Christmas Day
Thursday, December 25, 2025
St. James Cathedral (10:00am)
Today
we celebrate God’s overwhelming and unconditional love for us. Whether
you are a visitor to our cathedral this morning, or are among those who
worship here week in and week out, that message is for each and every
one of us.
Isaiah makes clear that all the ends of the earth
will see the salvation of God. He tells this message to captives in
Babylon centuries before the birth of Jesus. The “glad tidings,” the
good news, is that Israel’s 50-year captivity will soon end. That’s why
even the feet of the one who announces this are beautiful, so welcome is
this news.
That Good News reaches its pinnacle in the coming of
Jesus, the Word Made Flesh. As the Letter to the Hebrews notes, “In
times past, God spoke in partial and various ways to our ancestors
through the prophets; in these last days, he has spoken to us through
the Son.” This action of God, coming to dwell among us in flesh and
blood, exceeds even Isaiah’s vision of salvation extended to the ends of
the earth.
God’s reaching out to us – to all of us - in mercy
and love, is what this feast is about. We don’t earn that mercy or that
love. If that were the case, then the message of salvation would have
been only to devout religious folks. But it’s not. It’s a message to all
nations, a message that goes out to the ends of the earth.
And
it is God who takes the initiative in delivering the message. He does
the unthinkable – he comes among us as a human being. This great feast
of Christmas reminds us that the direction of God’s movement, of the
creator and sustainer of all that is, is toward us. Sometimes we need
this reminder because we can tend to forget that the initiative belongs
to God.
The dominant Christian narrative is often the following:
The Son of God came to earth, died and rose to forgive our sins. He
opened the gates of heaven so that if we live a good life, we will go to
heaven when we die, and if we don’t live good lives, we will go to hell.

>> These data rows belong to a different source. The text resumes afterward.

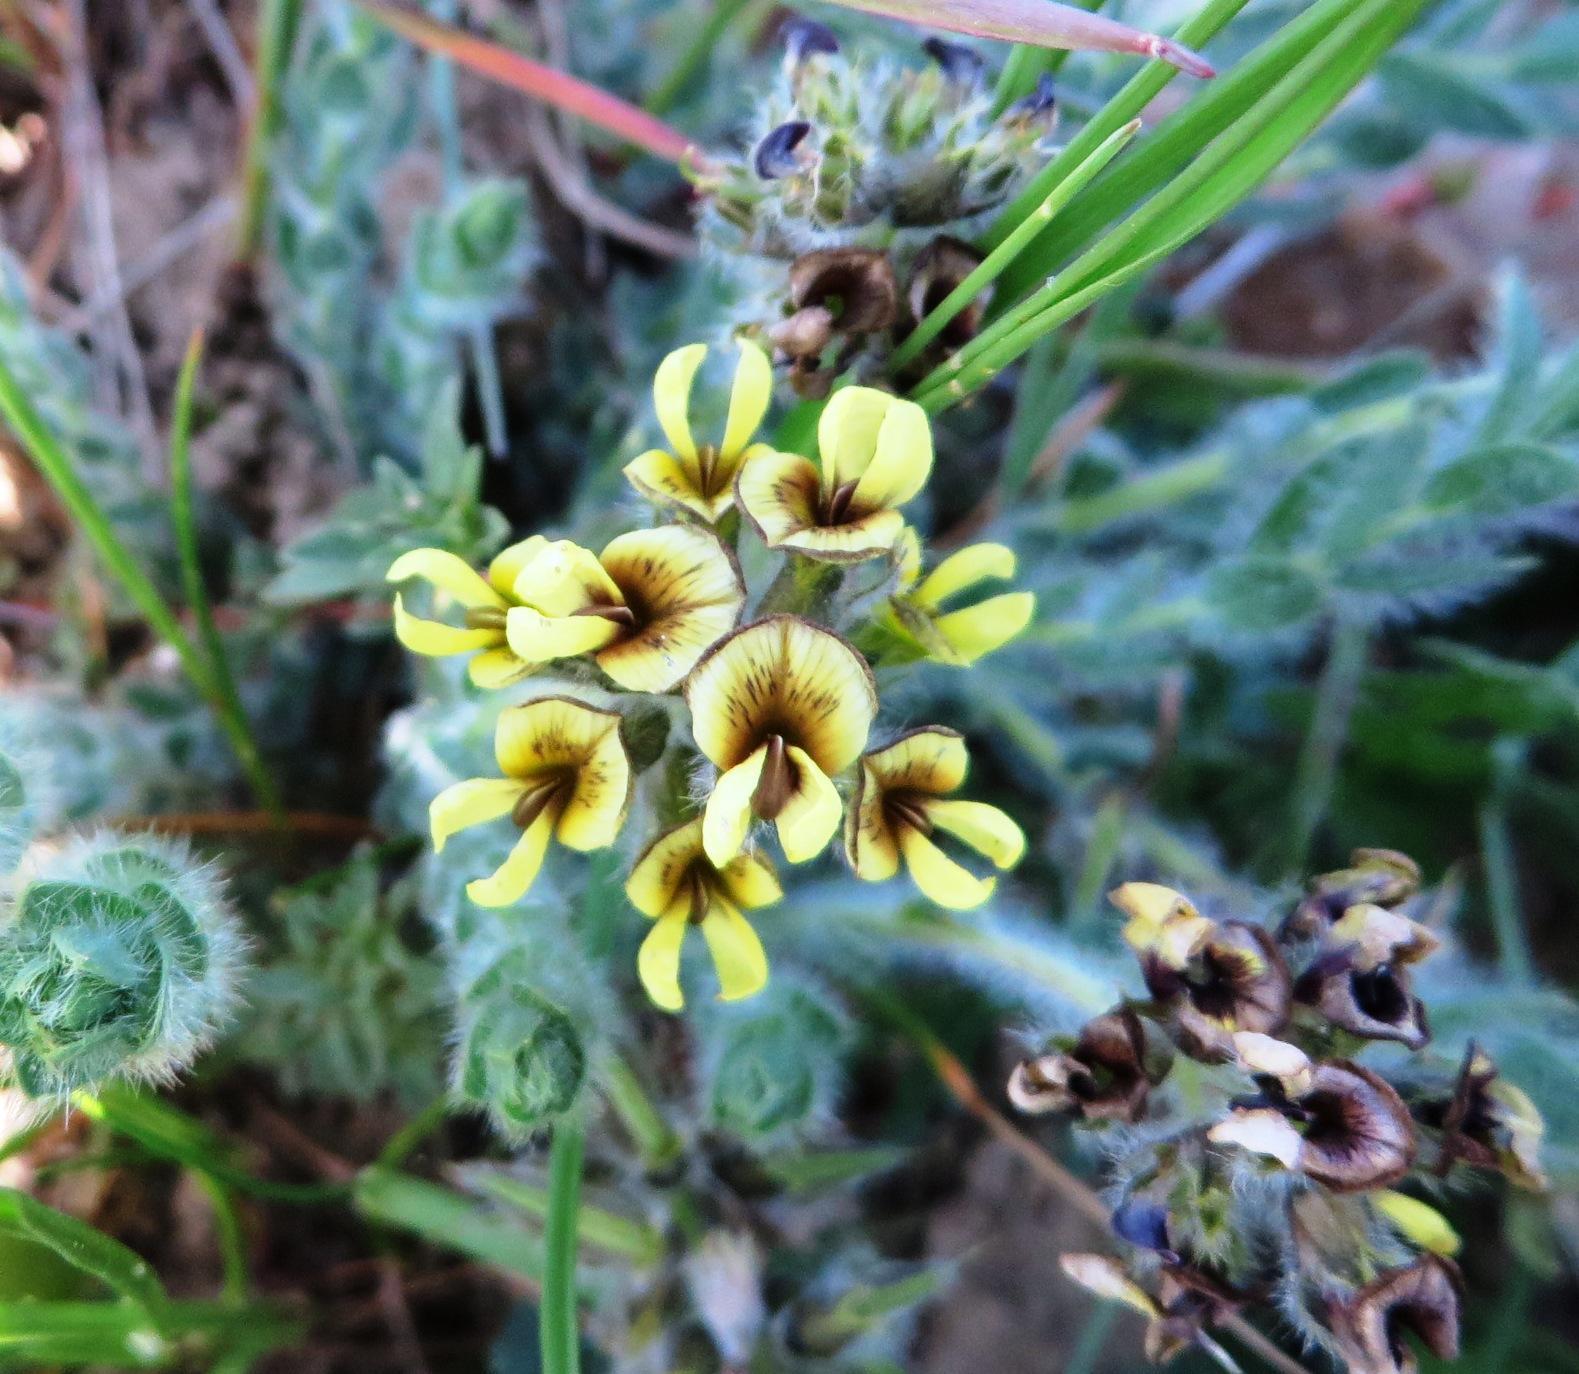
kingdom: Plantae
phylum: Tracheophyta
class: Magnoliopsida
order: Fabales
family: Fabaceae
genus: Euchlora
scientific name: Euchlora hirsuta
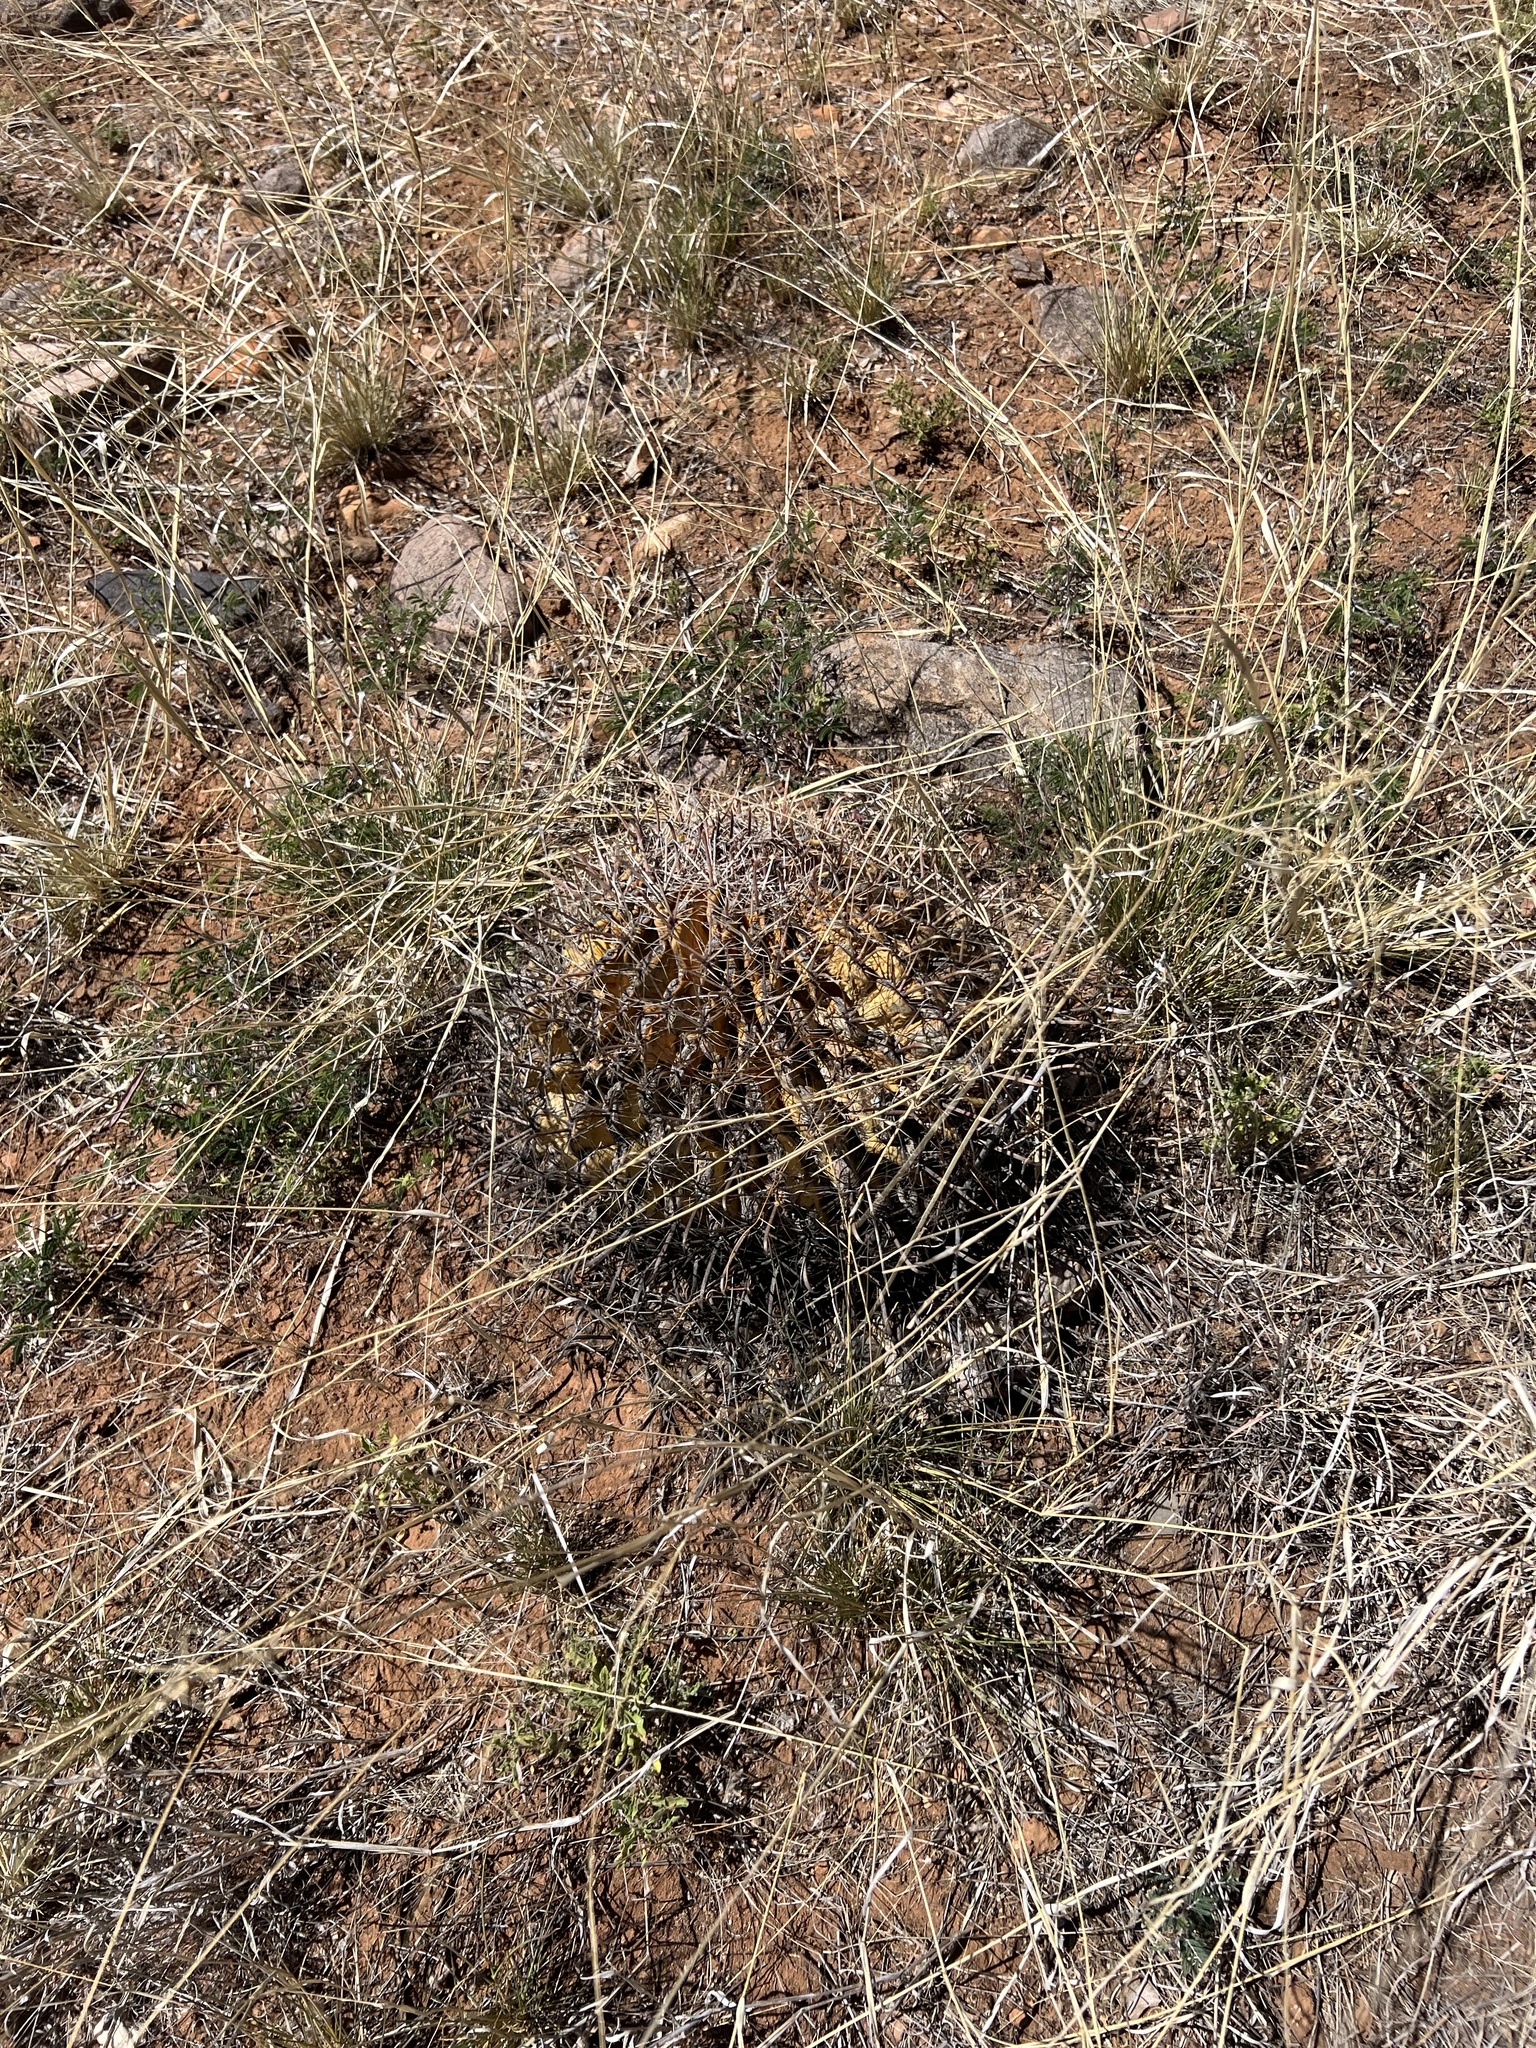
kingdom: Plantae
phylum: Tracheophyta
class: Magnoliopsida
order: Caryophyllales
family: Cactaceae
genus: Ferocactus
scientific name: Ferocactus wislizeni
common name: Candy barrel cactus
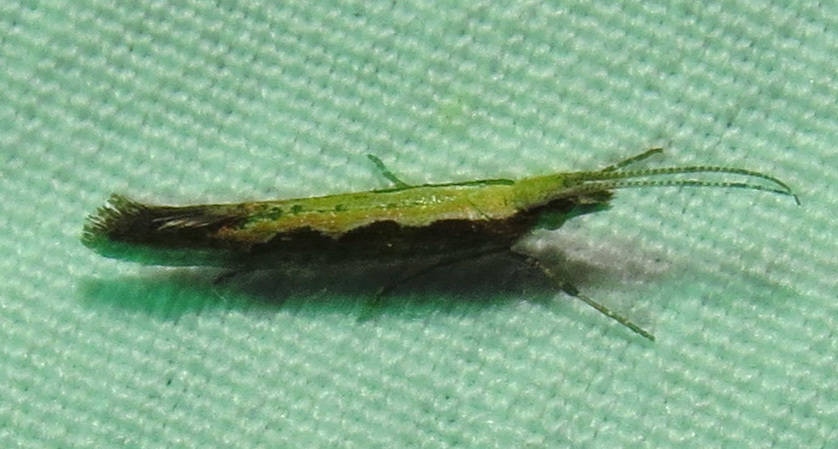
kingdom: Animalia
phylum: Arthropoda
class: Insecta
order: Lepidoptera
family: Plutellidae
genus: Plutella
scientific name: Plutella xylostella
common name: Diamond-back moth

While this narrative is certainly not wrong, it is woefully
inadequate.
Directing all our energies and desires toward what
happens after this life - in heaven - makes earning a place there the
focus of the Christian life, rather than knowing and serving Christ, the
Word Made Flesh, in this world.
For this is the world that the
Word came to redeem. So to read the Christmas story correctly, to read
the gospel correctly, we must reorient ourselves to the direction of the
story of God’s involvement with creation. This story moves from heaven
to earth rather than from earth to heaven.
This change in
orientation can transform our thinking about this feast as well as the
whole of Jesus’ life and ministry. Jesus did not come simply to get us
into heaven after death - although that is certainly important. But just
as important, he came so that he might bring the life of heaven to
earth.
He is the one through whom the fullness of God’s grace
and truth enters our world. This is God’s most loving act. The Word, who
was with God from all eternity, beyond space and time, enters our space
and time so that the life of God could flood our world.
God
reaches out to us in love and rescues us from the power of sin and death
for one reason – He loves us. He does not reach out to us because we are
good or worthy. He reaches out, and comes among us in flesh and blood,
because he loves us.
In the Word Made Flesh God has brought the
glad tidings of heaven to earth. He comes to those who are held captive
to any kind of personal or societal struggle. He comes to people who are
filled with joy as well as those who are burdened by sorrow. He comes to
those who worship here each Sunday as well as to those who are here
infrequently. He comes so that all of us might be caught up in the life
of God right now.
And so may all of us, gathered on this
Christmas morning, nurture hearts of gratitude for such love. May such
love inspire us to reach out to those in need so that they might get a
glimpse of heaven on earth. May such love make all of us
messengers of the glad tidings of peace and salvation that our world so
desperately needs to hear.
With grateful hearts, we turn
to the Table of Thanksgiving, the Table of the Eucharist, this sacred
altar. Here the Word Made Flesh comes to us now to feed us with his very
body and blood.
May our sharing in this sacrament plunge us
into the life of heaven, right now, this Christmas day!